JAK3 is a member of the non-receptor tyrosine kinase family which includes JAK2. Rare but significant JAK3 activating mutations located in the JH2 (pseudokinase) and JH6 (receptor binding) domains have been found in Down syndrome and Non-DS acute megakaryoblastic leukaemia (AML-M7). Mutations have also been found in various myeloproliferative neoplasms, lymphomas and carcinomas.

NOTCH2 is a Type 1 transmembrane protein with an extracellular domain consisting of multiple epidermal growth factor-like (EGF) repeats, and an intracellular domain consisting of multiple different domain types. The Notch2 receptor and its 5 ligands, which include Jagged1, Jagged2, and Delta-like 1, 3 and 4, send signals that are important for development before birth. After birth,Notch2 signaling is involved in tissue repair. Mutations in the NOTCH2 gene have been identified in a small percentage of people with Alagille syndrome and malformations in the kidneys, especially in filtering structures. NOTCH2 is also preferentially expressed in mature B cells,is essential for marginal zone B-cell generation, and mutations are evident in a subset of individuals with diffuse large B-cell lymphomas.

Web site enhancements

The main histogram page of the COSMIC website had been improved to provide better ways of selecting and viewing subsets of data. In the navigation bar on the left side, new options are now available to redraw the histogram and associated tables based on four parameters: mutation type (eg deletion, nonsense substitutions, etc), sample source (cultured or tissue sample), somatic status (confirmed somatic or unknown) and systematic screen (genome-wide screen). In addition to redrawing the histogram and tables, a new "Distribution" button displays pie charts of relevant information about the data selected.

The sample summary page has also been upgraded, with every CGP sample (examined through numerous genes) receiving a mutation spectrum diagram. This comprises a histogram showing the relative frequencies of each substitution type, together with a count of insertion/deletion mutations. This is highly useful when looking for mutation signatures which may show characteristsics of, for instance, tobacco or UV light exposure.

Biomart

The new COSMIC biomart is now available, please click here.
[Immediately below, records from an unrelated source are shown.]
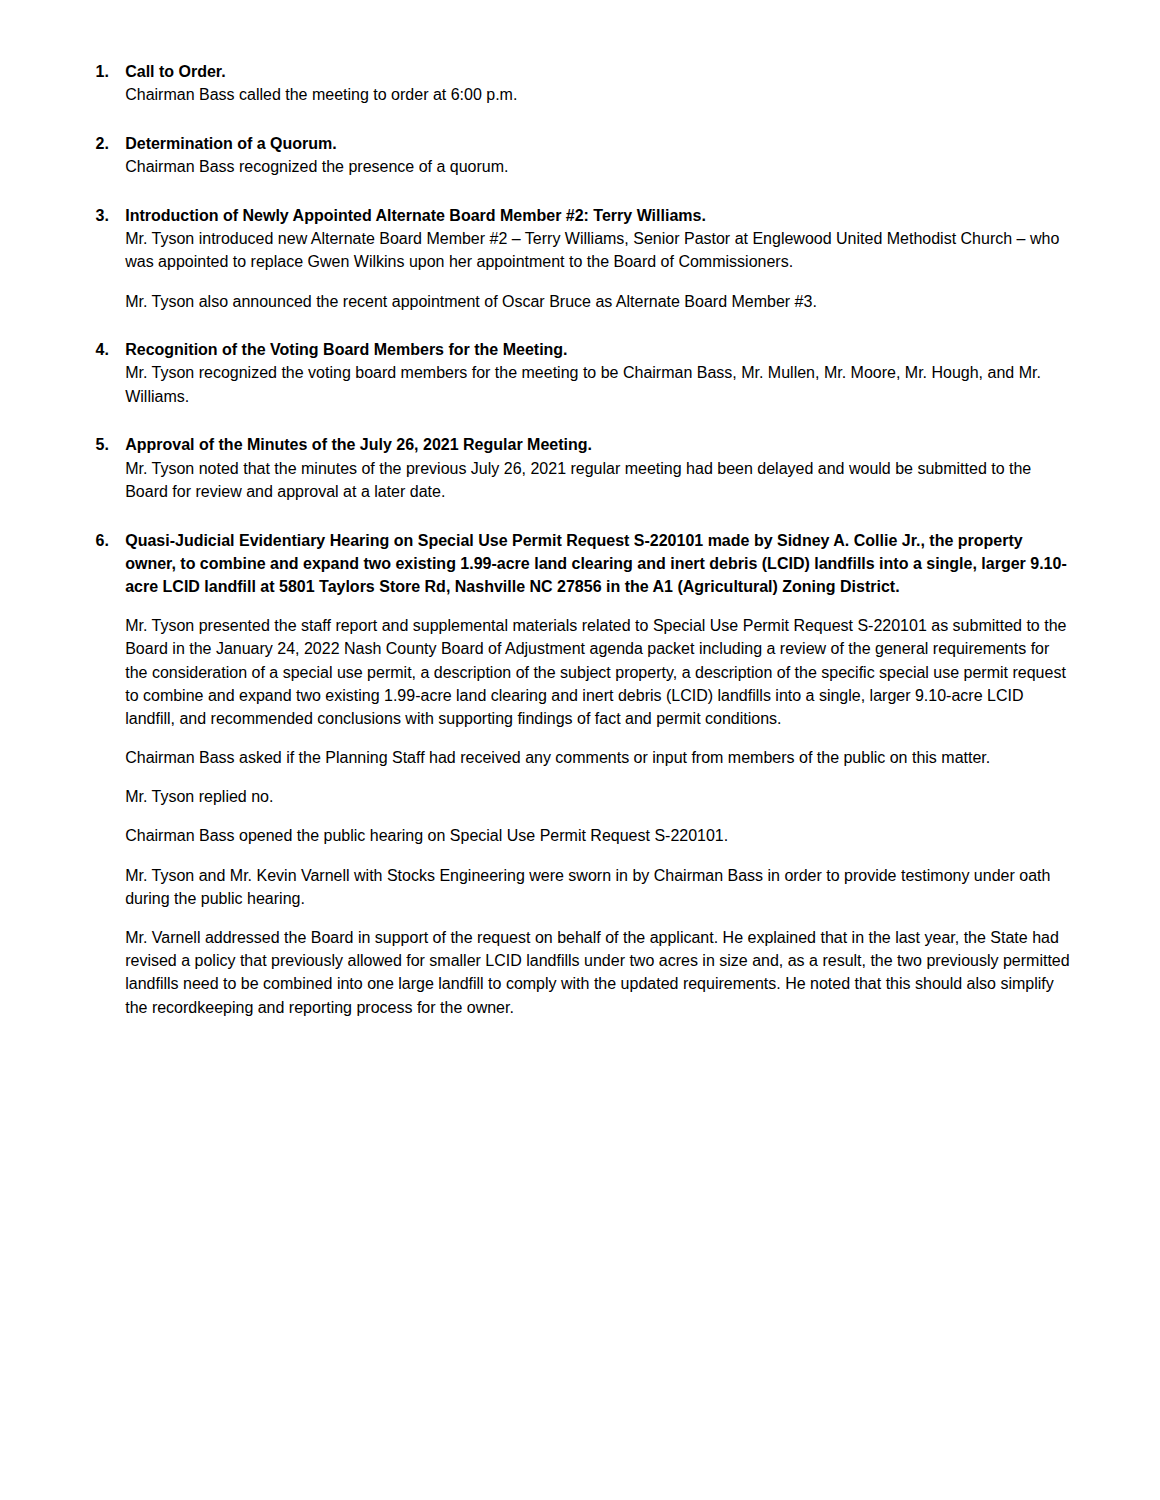Call to Order.
Chairman Bass called the meeting to order at 6:00 p.m.
Determination of a Quorum.
Chairman Bass recognized the presence of a quorum.
Introduction of Newly Appointed Alternate Board Member #2: Terry Williams.
Mr. Tyson introduced new Alternate Board Member #2 – Terry Williams, Senior Pastor at Englewood United Methodist Church – who was appointed to replace Gwen Wilkins upon her appointment to the Board of Commissioners.
Mr. Tyson also announced the recent appointment of Oscar Bruce as Alternate Board Member #3.
Recognition of the Voting Board Members for the Meeting.
Mr. Tyson recognized the voting board members for the meeting to be Chairman Bass, Mr. Mullen, Mr. Moore, Mr. Hough, and Mr. Williams.
Approval of the Minutes of the July 26, 2021 Regular Meeting.
Mr. Tyson noted that the minutes of the previous July 26, 2021 regular meeting had been delayed and would be submitted to the Board for review and approval at a later date.
Quasi-Judicial Evidentiary Hearing on Special Use Permit Request S-220101 made by Sidney A. Collie Jr., the property owner, to combine and expand two existing 1.99-acre land clearing and inert debris (LCID) landfills into a single, larger 9.10-acre LCID landfill at 5801 Taylors Store Rd, Nashville NC 27856 in the A1 (Agricultural) Zoning District.
Mr. Tyson presented the staff report and supplemental materials related to Special Use Permit Request S-220101 as submitted to the Board in the January 24, 2022 Nash County Board of Adjustment agenda packet including a review of the general requirements for the consideration of a special use permit, a description of the subject property, a description of the specific special use permit request to combine and expand two existing 1.99-acre land clearing and inert debris (LCID) landfills into a single, larger 9.10-acre LCID landfill, and recommended conclusions with supporting findings of fact and permit conditions.
Chairman Bass asked if the Planning Staff had received any comments or input from members of the public on this matter.
Mr. Tyson replied no.
Chairman Bass opened the public hearing on Special Use Permit Request S-220101.
Mr. Tyson and Mr. Kevin Varnell with Stocks Engineering were sworn in by Chairman Bass in order to provide testimony under oath during the public hearing.
Mr. Varnell addressed the Board in support of the request on behalf of the applicant. He explained that in the last year, the State had revised a policy that previously allowed for smaller LCID landfills under two acres in size and, as a result, the two previously permitted landfills need to be combined into one large landfill to comply with the updated requirements. He noted that this should also simplify the recordkeeping and reporting process for the owner.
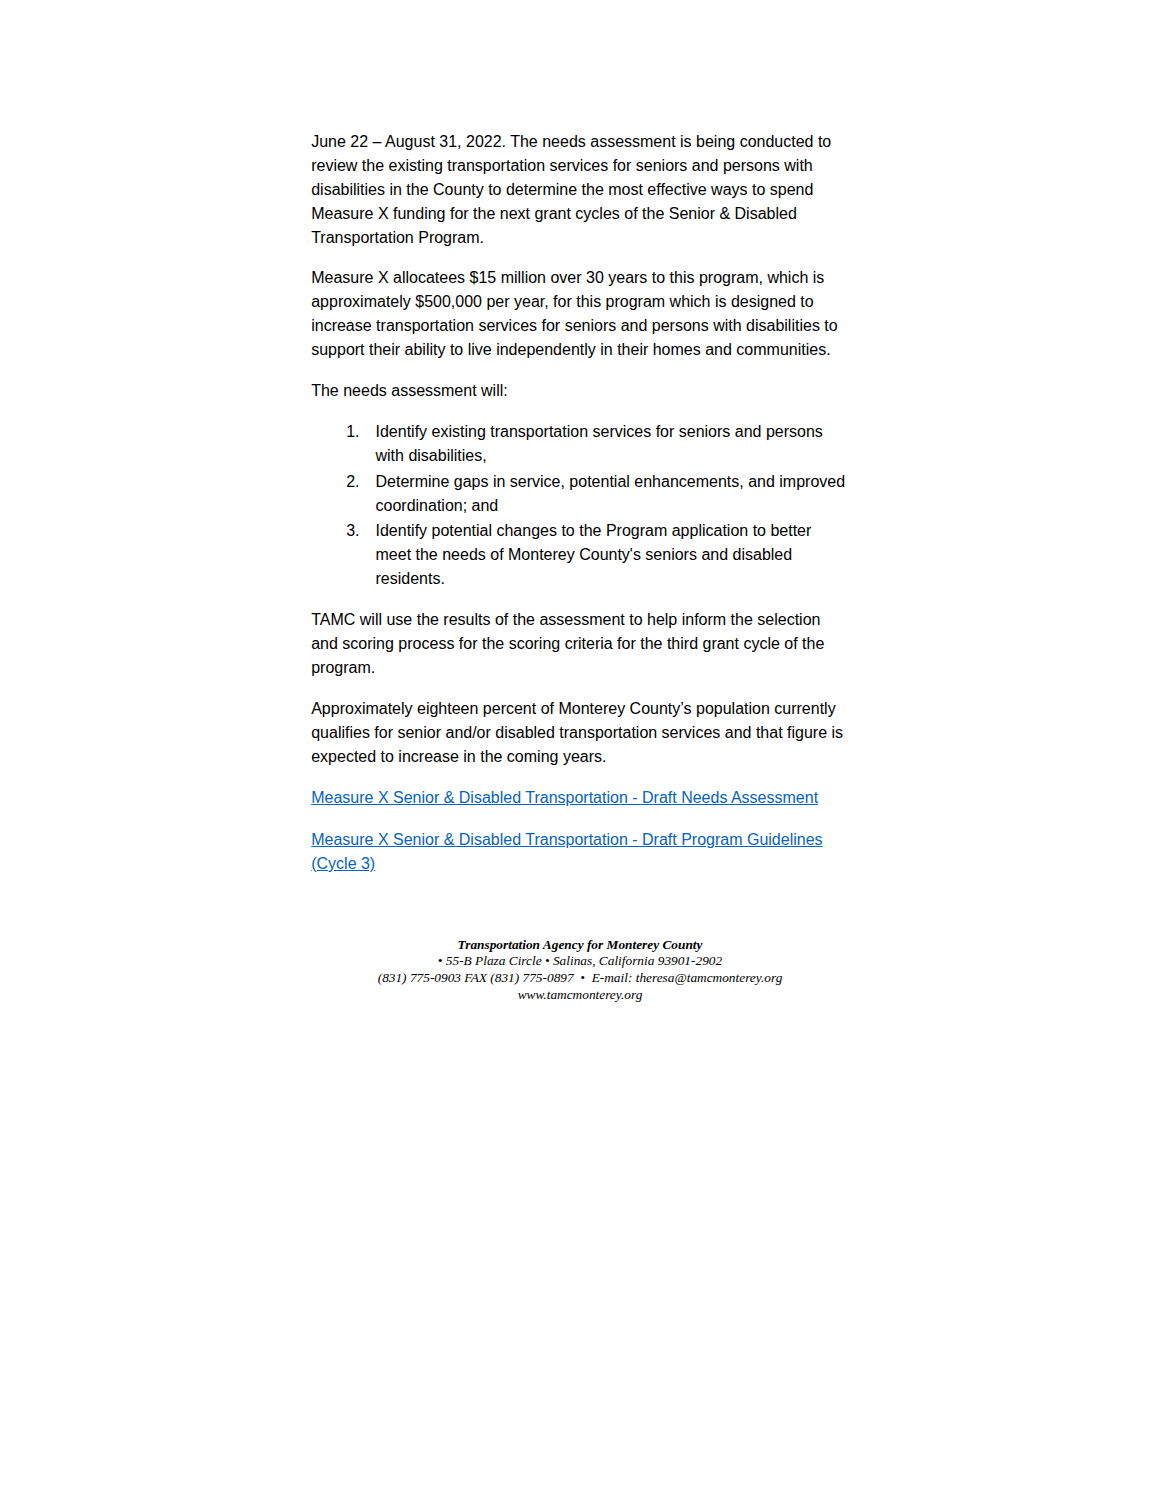June 22 – August 31, 2022. The needs assessment is being conducted to review the existing transportation services for seniors and persons with disabilities in the County to determine the most effective ways to spend Measure X funding for the next grant cycles of the Senior & Disabled Transportation Program.
Measure X allocatees $15 million over 30 years to this program, which is approximately $500,000 per year, for this program which is designed to increase transportation services for seniors and persons with disabilities to support their ability to live independently in their homes and communities.
The needs assessment will:
Identify existing transportation services for seniors and persons with disabilities,
Determine gaps in service, potential enhancements, and improved coordination; and
Identify potential changes to the Program application to better meet the needs of Monterey County's seniors and disabled residents.
TAMC will use the results of the assessment to help inform the selection and scoring process for the scoring criteria for the third grant cycle of the program.
Approximately eighteen percent of Monterey County’s population currently qualifies for senior and/or disabled transportation services and that figure is expected to increase in the coming years.
Measure X Senior & Disabled Transportation - Draft Needs Assessment
Measure X Senior & Disabled Transportation - Draft Program Guidelines (Cycle 3)
Transportation Agency for Monterey County
• 55-B Plaza Circle • Salinas, California 93901-2902
(831) 775-0903 FAX (831) 775-0897 • E-mail: theresa@tamcmonterey.org
www.tamcmonterey.org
This system allows much more specialised selection of data in COSMIC and is very useful for data mining. In addition, it can be directly linked to Ensembl for federilsed querying across both databases.

The following curated genes have been updated in this release

JAK2, JAK3, MAP2K4, GNAS, MPL, SOCS1, WT1, CYLD, FBXW7, MEN1, NF1, RUNX1, ASXL1, NOTCH2, IDH1, IDH2, APC, CDH1, VHL, GNAQ, BRAF, HRAS, CEBPA, CTNNB1, FLT3, KIT, PDGFRA, PTEN, RB1, RET, SMARCB1, AKT1, EGFR, ERBB2, CDKN2A, CBL, GATA1, NPM1, PTPN11, NRAS, FGFR3, BRCA1, MSH6, PRKAR1A, KRAS, PIK3CA, MET, TNFAIP3

COSMIC v45 Total Statistics

Experiments 1654274
Tumours 434364
Samples 436577
Mutant Samples 101860
Mutations 105171
Unique Mutations 16788
Papers curated 8624
Genes 13634
Fusions 3635
Structural Variants 2249


More


4th Nov 2009 COSMIC v44 Release

COSMIC v44 Release

This release of COSMIC includes 4 new curated genes, 8 new curated fusion pairs and the TCGA systematic screen publication of 91 Glioblastoma tumour samples. In addition, a new CGP study is available (Adenoid cystic carcinoma) together with substantial updates to existing data.

New curated genes

IDH2 encodes a mitochondrial NADP(+)-dependent isocitrate dehydrogenase which catalyzes oxidative decarboxylation of isocitrate to alpha-ketoglutarate. It is now implicated in the pathogenesis of malignant gliomas and some secondary glioblastomas lacking IDH1 mutations have IDH2 mutations at the analogous amino acid (R172).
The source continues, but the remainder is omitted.